Western Electric Adds New Strings To the Sound-Film's Lute at the University

On Saturday night the University Theatre became momentarily more like a laboratory than a movie-house when it gave its first demonstration of the Western Electric Company's newest improvements in sound reproduction. Since then, there has been so much vague talk about "Wide Range" going around that you may have imagined the stage re-modelled for target-practice. To clear your mind of clay-pigeons, the Playgoer will have to resort to technicalities.

First of all, will you think of all the different noises that come to your ears, from, the boom of the bass-viol to the peep of the piccolo, as if they were all nicely sorted out according to pitch in a broad band or spectrum like the colors of the rainbow. In this imaginary scheme, a pure note such as the sound of a tuning-fork will fall neatly into one line on the band; while complex sounds, like the voice, will shatter apart into their several components like sunlight in a prism. With this picture in mind, and knowing that in the field of optics the most evanescent tints can be reduced to the familiar primary colors, the recording engineers are in a sense no more awed before the mixed web of orchestral tone than before the simple sound of a bell. They merely work to make their instruments impartially sensitive to the whole audible spectrum, knowing that what they call a "straight-line frequency response" will necessarily make for faithful reproduction.
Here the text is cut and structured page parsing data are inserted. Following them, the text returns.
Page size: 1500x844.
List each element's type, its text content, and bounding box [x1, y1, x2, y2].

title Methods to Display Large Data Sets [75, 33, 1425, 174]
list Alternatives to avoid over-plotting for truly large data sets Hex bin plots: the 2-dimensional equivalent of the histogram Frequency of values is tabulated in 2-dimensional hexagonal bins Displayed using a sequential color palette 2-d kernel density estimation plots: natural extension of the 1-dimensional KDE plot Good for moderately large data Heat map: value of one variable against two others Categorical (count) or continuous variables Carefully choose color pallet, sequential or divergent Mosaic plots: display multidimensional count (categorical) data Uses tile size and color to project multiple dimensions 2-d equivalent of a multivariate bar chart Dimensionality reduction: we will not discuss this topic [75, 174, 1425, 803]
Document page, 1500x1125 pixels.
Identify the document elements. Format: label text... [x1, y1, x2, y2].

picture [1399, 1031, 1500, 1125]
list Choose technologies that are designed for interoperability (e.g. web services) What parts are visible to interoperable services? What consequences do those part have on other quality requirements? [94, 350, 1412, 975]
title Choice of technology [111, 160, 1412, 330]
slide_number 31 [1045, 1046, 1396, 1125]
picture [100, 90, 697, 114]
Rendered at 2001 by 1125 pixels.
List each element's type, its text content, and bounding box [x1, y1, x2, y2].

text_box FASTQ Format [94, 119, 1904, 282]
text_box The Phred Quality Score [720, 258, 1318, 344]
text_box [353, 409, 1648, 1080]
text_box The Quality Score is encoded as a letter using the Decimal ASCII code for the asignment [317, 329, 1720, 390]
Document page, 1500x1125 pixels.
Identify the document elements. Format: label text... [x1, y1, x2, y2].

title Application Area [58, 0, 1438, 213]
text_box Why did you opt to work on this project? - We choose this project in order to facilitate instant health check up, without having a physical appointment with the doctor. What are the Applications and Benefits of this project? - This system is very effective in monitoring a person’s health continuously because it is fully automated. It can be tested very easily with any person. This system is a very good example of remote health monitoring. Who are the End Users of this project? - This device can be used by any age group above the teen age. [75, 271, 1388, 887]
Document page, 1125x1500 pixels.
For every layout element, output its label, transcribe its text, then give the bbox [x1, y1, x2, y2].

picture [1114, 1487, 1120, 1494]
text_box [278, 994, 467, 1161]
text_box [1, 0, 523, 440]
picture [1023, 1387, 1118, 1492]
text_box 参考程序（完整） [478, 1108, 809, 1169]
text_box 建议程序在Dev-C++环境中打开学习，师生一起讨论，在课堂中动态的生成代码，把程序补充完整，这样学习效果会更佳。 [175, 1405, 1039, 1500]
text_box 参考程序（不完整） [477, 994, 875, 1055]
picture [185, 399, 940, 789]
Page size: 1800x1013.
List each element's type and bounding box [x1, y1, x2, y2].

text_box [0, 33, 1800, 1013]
The range of the old-time phonograph was neither wide nor even. With in its narrow effective band, it was stridently partial to certain tones, while notes below middle C were inaudible except for their high overtones, the ear being surprisingly obliging in imagining the absent fundamentals. The newer phonographs and present-day talking pictures have a broad and even response spread, yet there are still inaudible bands at the bass and treble extremes. Wide-Range recording has considerably reduced these inaudible bands. Naturally, improvement is noticeable only in the sounds that lie within these newly retrieved areas of the spectrum. For example, the violins are little affected; but percussion instruments are considerably more realistic. The restoration of high overtones results in improved differentiation of instruments as the fabric of tone takes on a more three-dimensional quality. The speaking voice is slightly more natural. From this you will gather that Wide Range has not brought about any very startling improvement in the ordinary dialogue film, but that it has considerably increased the effectiveness of music.

Naturally, the improved reproduction takes place only with films that have been recorded by the new method of which there are only a handful as yet. Happily, "Cavalcade" is one of them. At the Boston showing, it was reproduced on the old amplifiers. When it comes to the University, it really should be something to listen to as well as to see.